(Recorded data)
+++++

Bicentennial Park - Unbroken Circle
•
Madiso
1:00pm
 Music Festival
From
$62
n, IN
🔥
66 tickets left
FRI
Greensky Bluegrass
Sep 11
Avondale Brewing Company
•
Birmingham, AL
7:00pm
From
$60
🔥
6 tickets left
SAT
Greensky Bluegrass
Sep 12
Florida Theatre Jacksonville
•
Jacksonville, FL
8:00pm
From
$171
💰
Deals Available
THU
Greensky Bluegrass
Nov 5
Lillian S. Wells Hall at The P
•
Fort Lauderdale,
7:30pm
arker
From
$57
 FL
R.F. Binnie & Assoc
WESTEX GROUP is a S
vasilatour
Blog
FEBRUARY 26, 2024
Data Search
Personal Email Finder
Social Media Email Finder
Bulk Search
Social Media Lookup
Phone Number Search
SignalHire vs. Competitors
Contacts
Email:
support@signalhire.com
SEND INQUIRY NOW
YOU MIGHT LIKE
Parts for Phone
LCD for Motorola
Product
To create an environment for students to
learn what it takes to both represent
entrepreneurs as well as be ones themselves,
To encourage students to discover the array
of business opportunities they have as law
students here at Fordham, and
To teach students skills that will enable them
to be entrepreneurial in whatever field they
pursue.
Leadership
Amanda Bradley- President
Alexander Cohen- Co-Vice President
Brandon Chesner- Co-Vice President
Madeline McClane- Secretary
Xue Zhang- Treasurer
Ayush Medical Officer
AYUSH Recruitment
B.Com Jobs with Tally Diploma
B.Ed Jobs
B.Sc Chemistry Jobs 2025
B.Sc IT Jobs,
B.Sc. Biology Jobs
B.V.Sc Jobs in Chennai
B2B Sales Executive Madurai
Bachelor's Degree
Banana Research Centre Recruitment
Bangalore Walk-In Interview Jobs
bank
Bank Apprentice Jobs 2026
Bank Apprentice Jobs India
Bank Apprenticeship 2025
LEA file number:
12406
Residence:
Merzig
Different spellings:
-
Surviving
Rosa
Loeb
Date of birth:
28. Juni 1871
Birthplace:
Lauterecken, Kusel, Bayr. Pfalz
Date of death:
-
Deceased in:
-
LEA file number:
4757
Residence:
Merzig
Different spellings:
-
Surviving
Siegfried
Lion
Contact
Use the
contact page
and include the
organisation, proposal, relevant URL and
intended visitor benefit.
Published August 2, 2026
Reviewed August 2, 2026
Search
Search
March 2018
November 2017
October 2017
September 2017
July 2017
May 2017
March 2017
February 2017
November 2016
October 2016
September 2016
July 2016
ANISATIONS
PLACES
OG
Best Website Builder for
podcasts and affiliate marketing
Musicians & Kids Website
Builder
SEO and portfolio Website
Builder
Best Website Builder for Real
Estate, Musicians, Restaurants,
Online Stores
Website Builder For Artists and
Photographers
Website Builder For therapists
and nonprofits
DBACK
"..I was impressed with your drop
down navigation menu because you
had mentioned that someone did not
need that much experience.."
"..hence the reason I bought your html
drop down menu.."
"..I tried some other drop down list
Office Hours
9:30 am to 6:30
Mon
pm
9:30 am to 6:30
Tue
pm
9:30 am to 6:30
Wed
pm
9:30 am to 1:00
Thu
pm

+++++

**Problem to solve:** For every record above, print an exact copy.

**Response:**
Bicentennial Park - Unbroken Circle
•
Madiso
1:00pm
 Music Festival
From
$62
n, IN
🔥
66 tickets left
FRI
Greensky Bluegrass
Sep 11
Avondale Brewing Company
•
Birmingham, AL
7:00pm
From
$60
🔥
6 tickets left
SAT
Greensky Bluegrass
Sep 12
Florida Theatre Jacksonville
•
Jacksonville, FL
8:00pm
From
$171
💰
Deals Available
THU
Greensky Bluegrass
Nov 5
Lillian S. Wells Hall at The P
•
Fort Lauderdale,
7:30pm
arker
From
$57
 FL
R.F. Binnie & Assoc
WESTEX GROUP is a S
vasilatour
Blog
FEBRUARY 26, 2024
Data Search
Personal Email Finder
Social Media Email Finder
Bulk Search
Social Media Lookup
Phone Number Search
SignalHire vs. Competitors
Contacts
Email:
support@signalhire.com
SEND INQUIRY NOW
YOU MIGHT LIKE
Parts for Phone
LCD for Motorola
Product
To create an environment for students to
learn what it takes to both represent
entrepreneurs as well as be ones themselves,
To encourage students to discover the array
of business opportunities they have as law
students here at Fordham, and
To teach students skills that will enable them
to be entrepreneurial in whatever field they
pursue.
Leadership
Amanda Bradley- President
Alexander Cohen- Co-Vice President
Brandon Chesner- Co-Vice President
Madeline McClane- Secretary
Xue Zhang- Treasurer
Ayush Medical Officer
AYUSH Recruitment
B.Com Jobs with Tally Diploma
B.Ed Jobs
B.Sc Chemistry Jobs 2025
B.Sc IT Jobs,
B.Sc. Biology Jobs
B.V.Sc Jobs in Chennai
B2B Sales Executive Madurai
Bachelor's Degree
Banana Research Centre Recruitment
Bangalore Walk-In Interview Jobs
bank
Bank Apprentice Jobs 2026
Bank Apprentice Jobs India
Bank Apprenticeship 2025
LEA file number:
12406
Residence:
Merzig
Different spellings:
-
Surviving
Rosa
Loeb
Date of birth:
28. Juni 1871
Birthplace:
Lauterecken, Kusel, Bayr. Pfalz
Date of death:
-
Deceased in:
-
LEA file number:
4757
Residence:
Merzig
Different spellings:
-
Surviving
Siegfried
Lion
Contact
Use the
contact page
and include the
organisation, proposal, relevant URL and
intended visitor benefit.
Published August 2, 2026
Reviewed August 2, 2026
Search
Search
March 2018
November 2017
October 2017
September 2017
July 2017
May 2017
March 2017
February 2017
November 2016
October 2016
September 2016
July 2016
ANISATIONS
PLACES
OG
Best Website Builder for
podcasts and affiliate marketing
Musicians & Kids Website
Builder
SEO and portfolio Website
Builder
Best Website Builder for Real
Estate, Musicians, Restaurants,
Online Stores
Website Builder For Artists and
Photographers
Website Builder For therapists
and nonprofits
DBACK
"..I was impressed with your drop
down navigation menu because you
had mentioned that someone did not
need that much experience.."
"..hence the reason I bought your html
drop down menu.."
"..I tried some other drop down list
Office Hours
9:30 am to 6:30
Mon
pm
9:30 am to 6:30
Tue
pm
9:30 am to 6:30
Wed
pm
9:30 am to 1:00
Thu
pm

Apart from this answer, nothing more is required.